Fig. 5.15. Evolution des paléoenvironnements d'après les diagrammes isotopiques δ18O/δ13C. A. Rappel du modèle de Cerling (1984), avec, en rouge, les points de Beynes et de Châteauredon. B. Position générale des données de la coupe de Beynes. C. Evolution en détail. D. Comparaison des groupes isotopiques avec les environnements déterminés auparavant.

Coupe du Saule Mort

- De 0 à 42 m, l’association de passées conglomératiques éparses et les paléosols d’hydromorphie moyenne à faible indique un environnement de cône alluvial distal ; - De 48 à 55 m (masque entre 42 et 48 m), les calcaires palustres et les conditions très

peu hydromorphes rappellent le deuxième intervalle de la coupe de Beynes, c’est un environnement lacustre/palustre ;

- De 55 à 60 m, une transition s’opère vers l’intervalle suivant. Cette trnaistion est marquée par une brusque chute de la maturité des paléosols ;

- De 60 à 85 m, les alternances de paléosols et dépôts de débordement type crevasse splays sont interprétées comme un milieu de plaine d’inondation distale ;

- De 85 à 102 m, les calcaires palustres et l’hydromorphie élevée marquent clairement un intervalle lacustre/palustre ;

- De 102 à 140 m (pour la partie de la coupe étudiée), de nouveau, l’association des faciès est caractéristique d’une plaine d’inondation distale.
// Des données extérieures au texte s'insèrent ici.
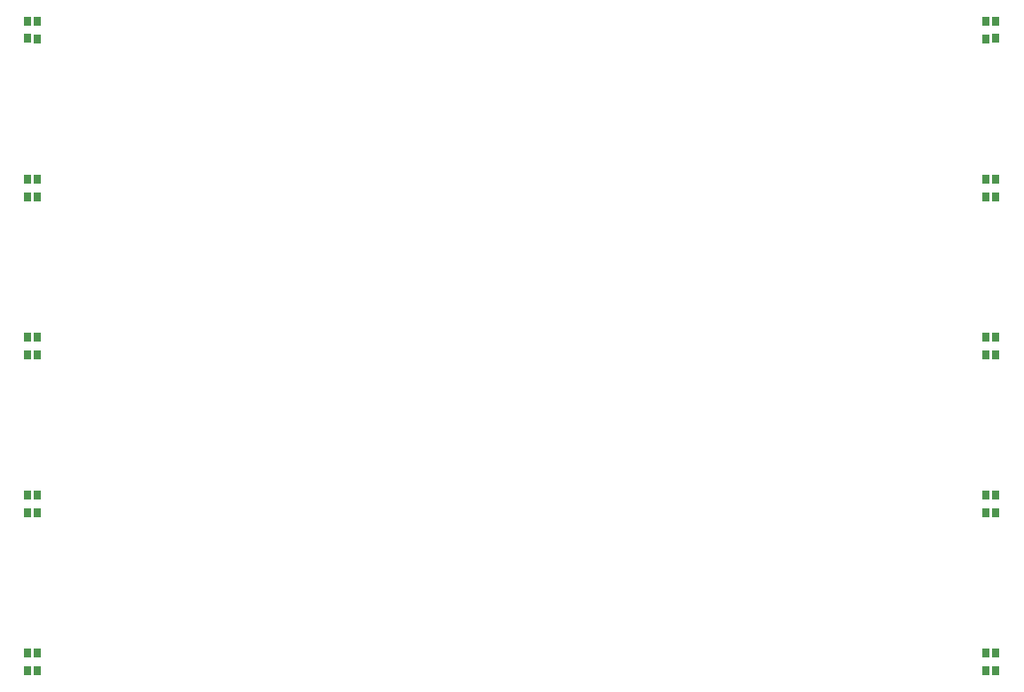
<source format=gbp>
G04 DipTrace 3.2.0.1*
G04 uElements22_02.GBP*
%MOIN*%
G04 #@! TF.FileFunction,Paste,Bot*
G04 #@! TF.Part,Single*
%ADD84R,0.025X0.035307*%
%FSLAX26Y26*%
G04*
G70*
G90*
G75*
G01*
G04 BotPaste*
%LPD*%
D84*
X4350249Y2127000D3*
Y2060535D3*
X4387751Y2061000D3*
Y2127465D3*
X4350249Y2720751D3*
Y2654286D3*
X4387751Y2654751D3*
Y2721215D3*
X4350249Y3314500D3*
Y3248035D3*
X4387751Y3248500D3*
Y3314965D3*
X4350249Y3908251D3*
Y3841786D3*
X4387751Y3842251D3*
Y3908715D3*
X4350249Y4502000D3*
Y4435535D3*
X4387751Y4436000D3*
Y4502465D3*
X750249Y2127000D3*
Y2060535D3*
X787751Y2061000D3*
Y2127465D3*
X750249Y2654751D3*
Y2721215D3*
X787751Y2720751D3*
Y2654286D3*
X750249Y3314500D3*
Y3248035D3*
X787751Y3248500D3*
Y3314965D3*
X750249Y3908251D3*
Y3841786D3*
X787751Y3842251D3*
Y3908715D3*
X750249Y4436000D3*
Y4502465D3*
X787751Y4502000D3*
Y4435535D3*
M02*

</source>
Si l’on considère la succession des deux coupes du point de vue temporel, la corrélation isotopique montre que la coupe du Saule Mort débute avant celle de Beynes. Toutefois, on remarque la simultanéité de l’intervalle à paléosols unicolores associés au faciès palustres. De même, le second intervalle lacustre/palustre est en partie concomitant (Fig. 5.7).